Furthermore, existing emission-cutting initiatives are being abandoned; for example, in 2019, Australia ended its contribution, which stands at $187m since 2015, to the UN-established Green Climate Fund, dedicated to cutting emissions in developing countries. More recently, the Australian Conservation Foundation found that nearly a fifth of the most polluting industrial sites in Australia exceeded maximum constraints on greenhouse gas emissions set by the government. Moreover, the majority of tonnage emitted by these sites was not penalised, meaning the companies were not required to pay a penalty or purchase carbon credits, as is detailed in a ‘safeguard mechanism’ for cutting carbon emissions implemented by the federal government. This renders this mechanism not fit for purpose. 

This desire to avoid ‘reckless job-destroying and economy-crunching targets’ is understandable; any economic instability caused by deviating from the status quo is naturally less than appealing to voters. However, the Climate Council in Australia, a crowd-funded organisation which gathers facts about the climate crisis, produced a report in 2019 entitled ‘Compound costs: How climate change is damaging Australia’s economy’. It found that the climate crisis stands to present ‘substantial systematic economic risks’ to Australia in the long-term. The report detailed that the Australian property market stands to lose $571 billion by 2030 as a result of property damage caused by climate change-driven extreme weather. Other key findings included the fact that, if greenhouse gas emissions remain at current levels, a rise in sea levels by 2100 will mean that $226 billion in infrastructural, commercial and residential assets will be under threat.
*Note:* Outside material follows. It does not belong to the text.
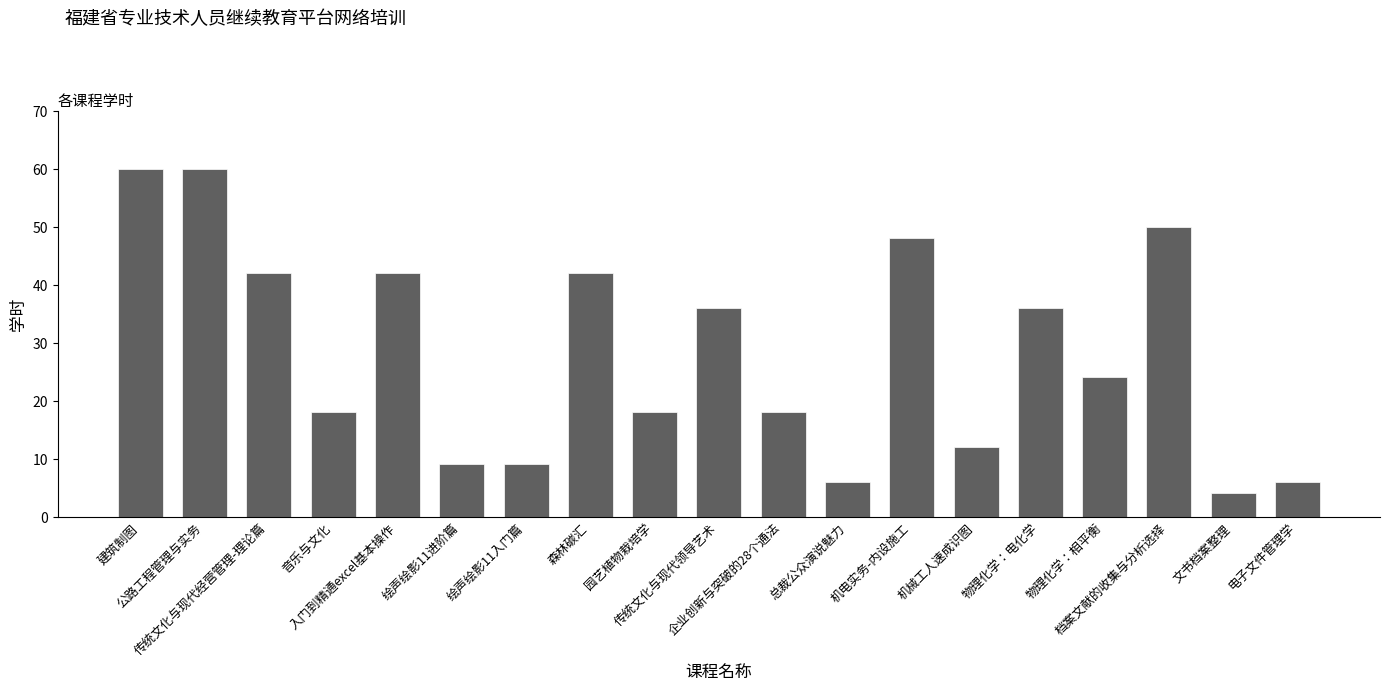

Reading left to right, transcribe all the data shown in this chart.

60	60	42	18	42	9	9	42	18	36	18	6	48	12	36	24	50	4	6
Morton points out that, although Australia has not formally pulled out of the Paris Agreement, the target set by the Agreement – that Australia should cut its emissions by 26–28% below 2005 levels by 2030 – is unlikely to be met if Australia continues down its current path. 

How has climate change affected Australia?

Meanwhile, the effects of climate change denial in Australia are being felt beyond dry land. One of Australia’s most defining emblems, the Great Barrier Reef, has in the past five years endured three mass bleaching episodes, undergoing ‘very widespread’ damage in the summer of 2019-20. This was attributed to a heat build-up during February. 2016 and 2017 saw the bleaching and death of approximately 50% of the reef’s shallow water corals. 

Such a track record has not gone unnoticed in the international community. Australia was criticised at the COP25 2019 UN climate conference in Madrid for its stubbornness regarding the introduction of regulations on international carbon markets. Meanwhile, in November 2019, a Brown to Green report- a comprehensive evaluation of efforts to address and adapt to the climate crisis across G20 countries- found Australia to be one of the most underprepared countries examined in the report. In particular, the report drew attention to Australia’s rising emissions and the absence of policies to remedy this. The need to address this is becoming ever more urgent. 2019 was Australia’s warmest recorded year, and the country has warmed by just over one degree Celsius since 1910, the bulk of this occurring since 1950, according to the Bureau of Meteorology. Australia’s ‘all-time temperature record’, last set in 2013 at 40.3 degrees Celsius, was broken in December 2019 over two consecutive days, at 40.9C and 41.9C respectively.

Climate change denial in Australia, then, demonstrates the dangers of politicising the climate crisis and offering policies geared solely towards propping up the economy in the short-term. With Prime Minister Morrison’s support of the coal industry, his failure to acknowledge the full implications of this summer’s bushfires, and his country’s lack of research into key issues such as  heatwaves, it is unsurprising that the crisis has resulted in the deaths of civilians and wildlife, and the devastation of millions of hectares of Australian land. It is now more urgent than ever that our society prioritises facts backed up by rigorous scientific evidence.